Arlington County’s tree canopy is highly valued by both the citizens and County staff. Generally speaking, tree canopy refers to the part of a city that is shaded by trees. As much as Arlington values its trees, the County is challenged by its increasing population and the development that this brings. Several studies have been performed on our urban tree canopy using satellite imagery to understand the extent and change in our tree canopy throughout our community.
As part of the Urban Forest Master Plan, Arlington County government monitors the tree canopy of our community on a regular basis. The data can provides information on success of preservation and planting programs, helps us understand change and structure of our urban forest, and in turn provide guidance for planning.
2017 Tree Canopy Study Highlights
Our most recent study showed some trends in our tree canopy:
- Arlington reversed the decline in tree canopy found in 2011 (40%) but has not rebounded from our first measurement in 2008 (43%). Our overall 2017 tree canopy, while shifting in places across the county, remains fairly stable, with an increase of 1% overall. Find the Current Urban Tree Canopy Analysis here.
- Tree canopy has increased in our parks, with very few parks showing significant reductions in tree canopy, since 2011
- Private residential properties show the greatest opportunity for more trees. Penrose, Aurora Highlands and Bellevue Forest have had the greatest increase since our last measurement. The Rosslyn/Courthouse area, and the northwestern area of Rock Spring, down to Dominion Hills, have shown the greatest decline in trees since our last measurement. You can find changes in tree canopy by civic association for 2008-2011 Here, and for 2011-2016 Here.
We can use this data, as a community, and a government, to prioritize preservation and planting in some regions showing canopy reduction, and maintaining high tree canopy in areas of improvement.
A presentation on the report is available here, and an overview of tree canopy percentages from the three studies can be seen in Table 1.
|Tree Canopy Excluding DOD and Airport||6,349||43%||5,883||40%||6,015||41%|
|Tree Canopy Including DOD and Airport||N/A||N/A||6,191||37%||6,356||38%|
Table 1. Tree Canopy of Arlington County Excluding and Including Department of Defense (Pentagon, Arlington Cemetery, and other properties) and Airport Data
While coarse data about historic tree canopy exists (and can be found in the Urban Forest Master Plan) the first detailed tree canopy study was performed in 2008, by Virginia Tech. This study did not include Department of Defense land (such as the Pentagon and Arlington Cemetery), and the airport. Subsequent studies did include this data.
About Tree Canopy Studies Performed
Tree canopy studies are performed using satellite imagery, either collected specifically for an area, or extracted from existing data sets. The first detailed tree canopy study for Arlington County was performed in 2008, by Virginia Tech, and did not include Department of Defense Land (such as the Pentagon and Arlington National Cemetery), or National Airport. Prior to 2008, Arlington has coarse data about historic tree canopy, which can be found in the Urban Forest Master Plan (Pages 9-11).
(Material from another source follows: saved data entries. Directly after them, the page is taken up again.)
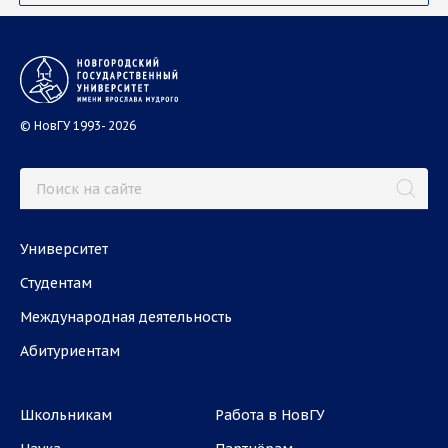
© НовГУ 1993- 2026
Университет
Студентам
Международная деятельность
Абитуриентам
Школьникам
Работа в НовГУ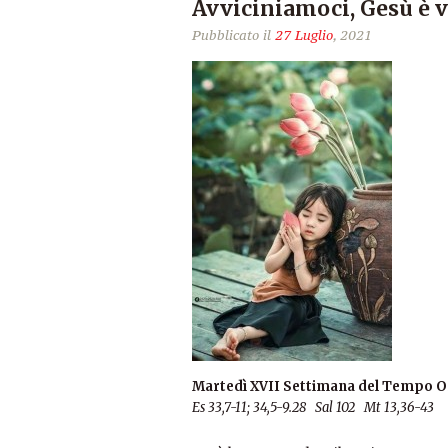
Avviciniamoci, Gesù è v
Pubblicato il
27 Luglio
, 2021
Martedì XVII Settimana del Tempo O
Es 33,7-11; 34,5-9.28 Sal 102 Mt 13,36-43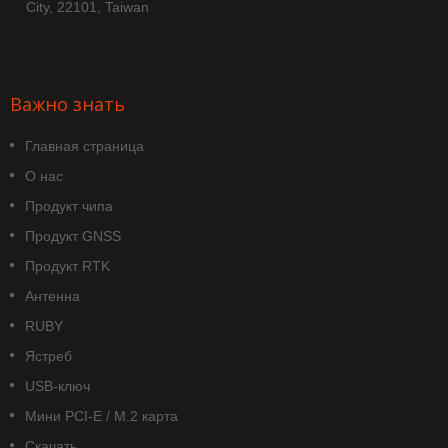
City, 22101, Taiwan
Важно знать
Главная страница
О нас
Продукт чипа
Продукт GNSS
Продукт RTK
Антенна
RUBY
Ястреб
USB-ключ
Мини PCI-E / M.2 карта
Скачать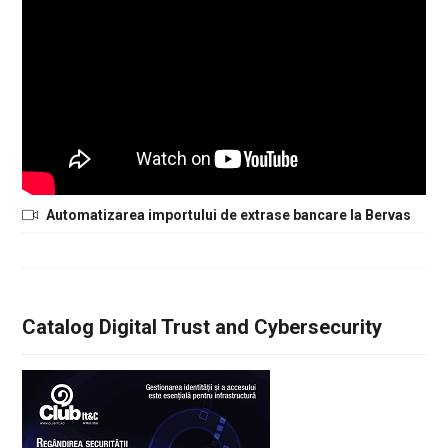
Automatizarea importului de extrase bancare la Bervas
Catalog Digital Trust and Cybersecurity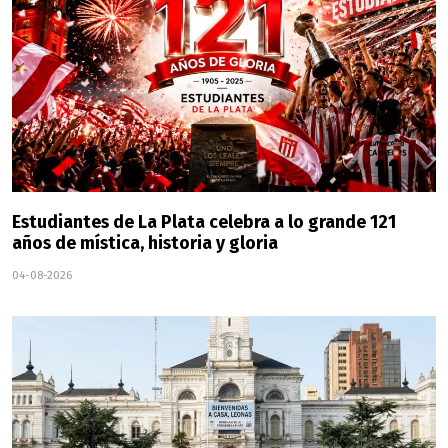
Estudiantes de La Plata celebra a lo grande 121
años de mística, historia y gloria
04-08-2026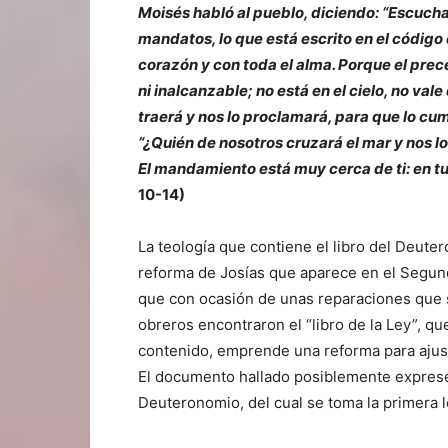
Moisés habló al pueblo, diciendo: “Escucha
mandatos, lo que está escrito en el código d
corazón y con toda el alma. Porque el pre
ni inalcanzable; no está en el cielo, no vale
traerá y nos lo pro
clamará, para que lo cump
“¿Quién de nosotros cruzará el mar y nos l
El mandamiento está muy cerca de ti: en tu
10-14)
La teología que contiene el libro del Deute
reforma de Josías que aparece en el Segundo
que con ocasión de unas reparaciones que 
obreros encontraron el “libro de la Ley”, que
contenido, emprende una reforma para ajustar
El documento hallado posiblemente exprese 
Deuteronomio, del cual se toma la primera 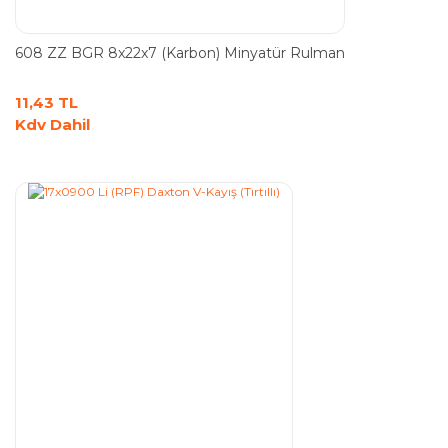
608 ZZ BGR 8x22x7 (Karbon) Minyatür Rulman
11,43 TL
Kdv Dahil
Arlington was included in a Casey Trees study in 2011, and while the data was shared, no specific report about Arlington was prepared, like the 2008 or 2017 report. Analysis was performed by staff to find areas of change. One of these change analyses can be found in a civic association-focused map, in the links, below.
The 2017 Tree Canopy Study and analysis Report was developed by the Davey Resource Group, using the most recent publicly available data (from 2016).
Frequently Asked Questions
How accurate are these studies?
The resolution of the three studies is a 1 Meter resolution. This means that any tree smaller than 1 X 1 Meter, may not be captured in the study. While this creates some level of error of omission, this level of accuracy, along with a Quality Control/Quality Assurance protocol, allows for a high level of confidence. For more information, see the Accuracy Assessment Protocol in our 2016 study.
Why is the 2017 study using 2016 data?
The data used was aerial imagery flown by the National Agricultural Imagery Program, which is flown every 2 years. The most recent data was from 2016.
If we have potential planting area, can we reforest these areas?
We will work with everyone to help increase our tree canopy, where appropriate, but plantable areas may be used for other purposes, including other ecological systems, such as meadows, recreational fields, or programmed space, such as the County Fair. Much of this area is also in private ownership, and while we can encourage planting on these properties, and aid them through the Tree Canopy Fund, ultimately, the owners of those properties define their land use.